Nouvelles du festival mandingue

Publié le par le grain voyage

Carnet de route, 4 avril 2009, Bamako / Kéla

 

C'est un Ibrahima bien peu en forme que nous avons retrouvé, un peu désespéré :  « plus de sou » et beaucoup de soucis...

La saison chaude, dure, dure, mauvaise saison pour le tourisme, d'autant qu'il n'a pas eu de grand circuit la saison dernière pour remplir les caisses. Premiers effets de la crise en Occident, une baisse du tourisme? Sa deuxième ressource, la couture dans un atelier de Bamako. Au moment où on le rencontre, il va à l'embauche, mais pas de travail : des commandes qui n'ont pas été payées, et des travaux que lui avait réalisé pour son compte qu'il n'a pas réussi à vendre...

 

Ceci dit, il a été très content de recevoir les graineurs, Coutie et Maël, ainsi que David et son fils. Les ressources apportées par le campement permettent de couvrir les frais de fonctionnement (location du frigo gaz à 50 000 FCFA par an) et donc de faire travailler quelques personnes : femmes du village qui remplissent le château d'eau, son frère Modibo, handicapé, qui s'occupe du bar, une cuisinière, sans compter les musiciens griots qui jouent ou proposent des stages aux touristes. Depuis notre dernière rencontre en 2008, il a investi dans des latrines, une cuve à eau en plastique pour les douches et a réalisé un site web. Une famille venue en vacances à Kéla lui a laissé une voiture, ZX, qui sera une ressource pour lui pour diminuer les coûts de déplacement de touristes dans l'organisation de ces futurs voyages. En attendant, elle ne peut pas rouler puisqu'il faut régler le dédouanement. Sans se papier, il lui faudrait bakshisher très cher pour circuler.

 

En ce moment de crise, il retournerait bien au village se ressourcer. A Bamako, sans pouvoir se déplacer, sans travailler, il n'y a pas grand intérêt à être sur place. Et pourtant, difficile de retourner au village en venant de la capitale, sans un sou en poche. S'il y laisse la voiture, il sera sollicité pour transporter des personnes, servir d'ambulance ...

 

Toujours attaché à son festival, il n'a hélas pas eu les ressources financières cette année pour organiser une nouvelle édition. Il a préféré investir l' argent qu'il avait mis de côté, ainsi que la vente de sa moto, dans les soins médicaux pour son meilleur ami, qui souffrait de calculs rénaux.

 

La dernière édition date donc de février 2008, ou un groupe de 7 italiens ont pu profiter des animations musicales, théatrales, proposées par les familles de griots de Kéla. voir le programme qui avait été édité pour l'occasion. Pour 2010, il a un groupe prévu en janvier. Il pense se servir des recettes qu'ils dégagera de ce voyage pour investir à nouveau, sur ses fonds propres dans une nouvelle édition.

 

Constituer une association ne semble pas d' actualité.

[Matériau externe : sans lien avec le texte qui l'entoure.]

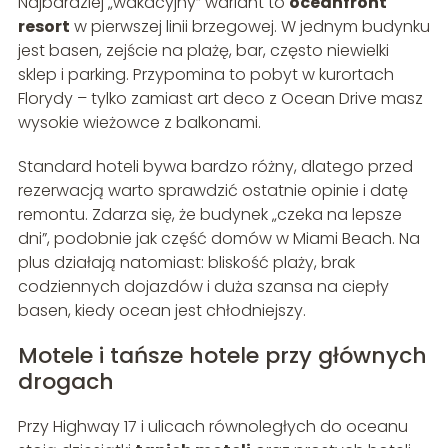
Najbardziej „wakacyjny” wariant to
oceanfront
resort
w pierwszej linii brzegowej. W jednym budynku
jest basen, zejście na plażę, bar, często niewielki
sklep i parking. Przypomina to pobyt w kurortach
Florydy – tylko zamiast art deco z Ocean Drive masz
wysokie wieżowce z balkonami.
Standard hoteli bywa bardzo różny, dlatego przed
rezerwacją warto sprawdzić ostatnie opinie i datę
remontu. Zdarza się, że budynek „czeka na lepsze
dni”, podobnie jak część domów w Miami Beach. Na
plus działają natomiast: bliskość plaży, brak
codziennych dojazdów i duża szansa na ciepły
basen, kiedy ocean jest chłodniejszy.
Motele i tańsze hotele przy głównych
drogach
Przy Highway 17 i ulicach równoległych do oceanu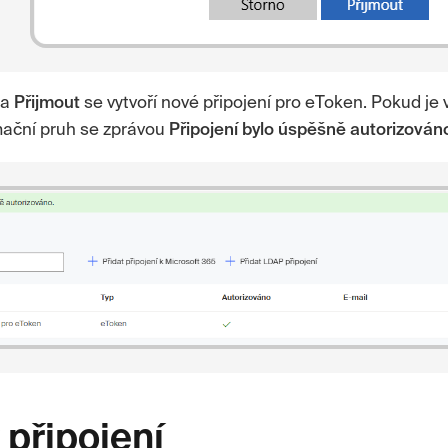
ka
Přijmout
se vytvoří nové připojení pro eToken. Pokud je 
mační pruh se zprávou
Připojení bylo úspěšně autorizován
 připojení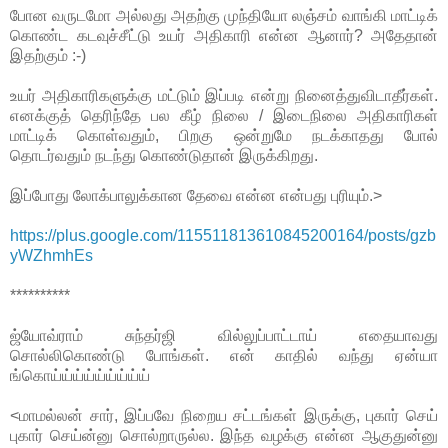
போன வருடமோ அல்லது அதற்கு முந்தியோ லஞ்சம் வாங்கி மாட்டிக்
கொண்ட கடவுச்சீட்டு உயர் அதிகாரி என்ன ஆனார்? அதேதான்
இதற்கும் :-)
உயர் அதிகாரிகளுக்கு மட்டும் இப்படி என்று நினைத்துவிடாதீர்கள்.
எனக்குத் தெரிந்தே பல கீழ் நிலை / இடைநிலை அதிகாரிகள்
மாட்டிக் கொள்வதும், பிறகு ஒன்றுமே நடக்காதது போல்
தொடர்வதும் நடந்து கொண்டுதான் இருக்கிறது.
இப்போது லோக்பாலுக்கான தேவை என்ன என்பது புரியும்.>
https://plus.google.com/115511813610845200164/posts/gzb
yWZhmhEs
**********
ஜ்யோவ்ராம் சுந்தர்ஜி வில்லுப்பாட்டாய் எதையாவது
சொல்லிகொண்டு போங்கள். என் காதில் வந்து ஏன்யா
ங்கொய்ய்ய்ய்ய்ய்ய்ய்ய்
<மாமல்லன் சார், இப்பவே நிறைய சட்டங்கள் இருக்கு, புகார் செய்
புகார் செய்ன்னு சொல்றாருல்ல. இந்த வழக்கு என்ன ஆகுதுன்னு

D'autant que nous apprenons, au fil de notre voyage, que pour obtenir ce papier officiel, c'est un véritable parcours du combattant...

 

Toutes les démarches auprès des ministères, des élus locaux dont il était question lors de notre précédent voyage en 2008, n'ont abouti à aucune subvention. Il dit ne pas avoir les « ressources intellectuelles » et n'a trouvé aucune aide dans les différentes administrations pour constituer son dossier. Ce sont ses amis toubabs, une belle soeur hollandaise qui l'ont aidé, à chaque fois dans ses démarches et dans la rédaction.

 

Nous abordons la problématique de l' argent. Il tient toujours autant à la gratuité de son festival, condition imminente pour que les populations viennent. Nous essayons d' avancer l'idée que des répercussions économiques se jouent aussi sur un tel événement : les femmes vont vendre des repas, les musiciens vont gagner des cachets, la toute petite épicerie locale vendra des biens de petites consommation, les agriculteurs des produits de leur jardin, les pêcheurs leurs poissons...

 

Est-il pertinent ici de demander à la population de Kéla, très pauvre, dans un village où il n'y a pas l'électricité, où le dispensaire n'est que très peu équipé, de se cotiser également pour que la prochaine édition puisse avoir lieu?